* Activity
Please return every line of the listing below without changing a single character.

(Source material)

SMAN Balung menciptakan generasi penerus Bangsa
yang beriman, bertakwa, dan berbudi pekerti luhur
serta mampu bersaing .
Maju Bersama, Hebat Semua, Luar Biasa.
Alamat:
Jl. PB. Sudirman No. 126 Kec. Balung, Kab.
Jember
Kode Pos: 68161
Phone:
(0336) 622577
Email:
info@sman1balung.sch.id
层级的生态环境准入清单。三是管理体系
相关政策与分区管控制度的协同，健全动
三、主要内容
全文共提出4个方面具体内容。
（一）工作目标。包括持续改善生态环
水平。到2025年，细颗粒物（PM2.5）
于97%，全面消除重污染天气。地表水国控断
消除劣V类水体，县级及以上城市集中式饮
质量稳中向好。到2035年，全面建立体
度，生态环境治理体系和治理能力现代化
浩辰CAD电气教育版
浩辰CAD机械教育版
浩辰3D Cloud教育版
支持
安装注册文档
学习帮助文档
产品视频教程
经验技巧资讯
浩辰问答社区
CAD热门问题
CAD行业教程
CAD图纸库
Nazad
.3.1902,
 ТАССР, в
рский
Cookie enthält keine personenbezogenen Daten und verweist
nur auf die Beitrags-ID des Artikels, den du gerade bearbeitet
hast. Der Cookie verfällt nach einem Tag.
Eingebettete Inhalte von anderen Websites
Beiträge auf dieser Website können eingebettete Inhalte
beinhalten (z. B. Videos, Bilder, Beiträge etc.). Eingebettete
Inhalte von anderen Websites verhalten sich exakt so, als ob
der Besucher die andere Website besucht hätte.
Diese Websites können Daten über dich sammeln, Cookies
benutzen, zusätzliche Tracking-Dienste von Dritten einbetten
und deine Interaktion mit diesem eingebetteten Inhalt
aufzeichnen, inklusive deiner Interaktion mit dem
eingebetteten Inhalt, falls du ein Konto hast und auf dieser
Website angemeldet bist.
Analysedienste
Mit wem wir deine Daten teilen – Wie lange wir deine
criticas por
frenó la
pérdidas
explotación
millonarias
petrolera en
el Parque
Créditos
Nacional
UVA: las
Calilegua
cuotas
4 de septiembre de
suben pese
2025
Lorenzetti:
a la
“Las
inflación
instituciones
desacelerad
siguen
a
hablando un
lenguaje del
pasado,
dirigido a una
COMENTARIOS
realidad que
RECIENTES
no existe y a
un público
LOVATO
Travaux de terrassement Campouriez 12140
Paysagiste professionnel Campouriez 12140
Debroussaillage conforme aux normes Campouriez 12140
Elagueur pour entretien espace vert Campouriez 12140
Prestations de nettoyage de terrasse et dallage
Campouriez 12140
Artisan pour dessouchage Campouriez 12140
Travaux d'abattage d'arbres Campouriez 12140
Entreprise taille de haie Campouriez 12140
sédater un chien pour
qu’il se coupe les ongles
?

(End Source material)

* Exercise answer
SMAN Balung menciptakan generasi penerus Bangsa
yang beriman, bertakwa, dan berbudi pekerti luhur
serta mampu bersaing .
Maju Bersama, Hebat Semua, Luar Biasa.
Alamat:
Jl. PB. Sudirman No. 126 Kec. Balung, Kab.
Jember
Kode Pos: 68161
Phone:
(0336) 622577
Email:
info@sman1balung.sch.id
层级的生态环境准入清单。三是管理体系
相关政策与分区管控制度的协同，健全动
三、主要内容
全文共提出4个方面具体内容。
（一）工作目标。包括持续改善生态环
水平。到2025年，细颗粒物（PM2.5）
于97%，全面消除重污染天气。地表水国控断
消除劣V类水体，县级及以上城市集中式饮
质量稳中向好。到2035年，全面建立体
度，生态环境治理体系和治理能力现代化
浩辰CAD电气教育版
浩辰CAD机械教育版
浩辰3D Cloud教育版
支持
安装注册文档
学习帮助文档
产品视频教程
经验技巧资讯
浩辰问答社区
CAD热门问题
CAD行业教程
CAD图纸库
Nazad
.3.1902,
 ТАССР, в
рский
Cookie enthält keine personenbezogenen Daten und verweist
nur auf die Beitrags-ID des Artikels, den du gerade bearbeitet
hast. Der Cookie verfällt nach einem Tag.
Eingebettete Inhalte von anderen Websites
Beiträge auf dieser Website können eingebettete Inhalte
beinhalten (z. B. Videos, Bilder, Beiträge etc.). Eingebettete
Inhalte von anderen Websites verhalten sich exakt so, als ob
der Besucher die andere Website besucht hätte.
Diese Websites können Daten über dich sammeln, Cookies
benutzen, zusätzliche Tracking-Dienste von Dritten einbetten
und deine Interaktion mit diesem eingebetteten Inhalt
aufzeichnen, inklusive deiner Interaktion mit dem
eingebetteten Inhalt, falls du ein Konto hast und auf dieser
Website angemeldet bist.
Analysedienste
Mit wem wir deine Daten teilen – Wie lange wir deine
criticas por
frenó la
pérdidas
explotación
millonarias
petrolera en
el Parque
Créditos
Nacional
UVA: las
Calilegua
cuotas
4 de septiembre de
suben pese
2025
Lorenzetti:
a la
“Las
inflación
instituciones
desacelerad
siguen
a
hablando un
lenguaje del
pasado,
dirigido a una
COMENTARIOS
realidad que
RECIENTES
no existe y a
un público
LOVATO
Travaux de terrassement Campouriez 12140
Paysagiste professionnel Campouriez 12140
Debroussaillage conforme aux normes Campouriez 12140
Elagueur pour entretien espace vert Campouriez 12140
Prestations de nettoyage de terrasse et dallage
Campouriez 12140
Artisan pour dessouchage Campouriez 12140
Travaux d'abattage d'arbres Campouriez 12140
Entreprise taille de haie Campouriez 12140
sédater un chien pour
qu’il se coupe les ongles
?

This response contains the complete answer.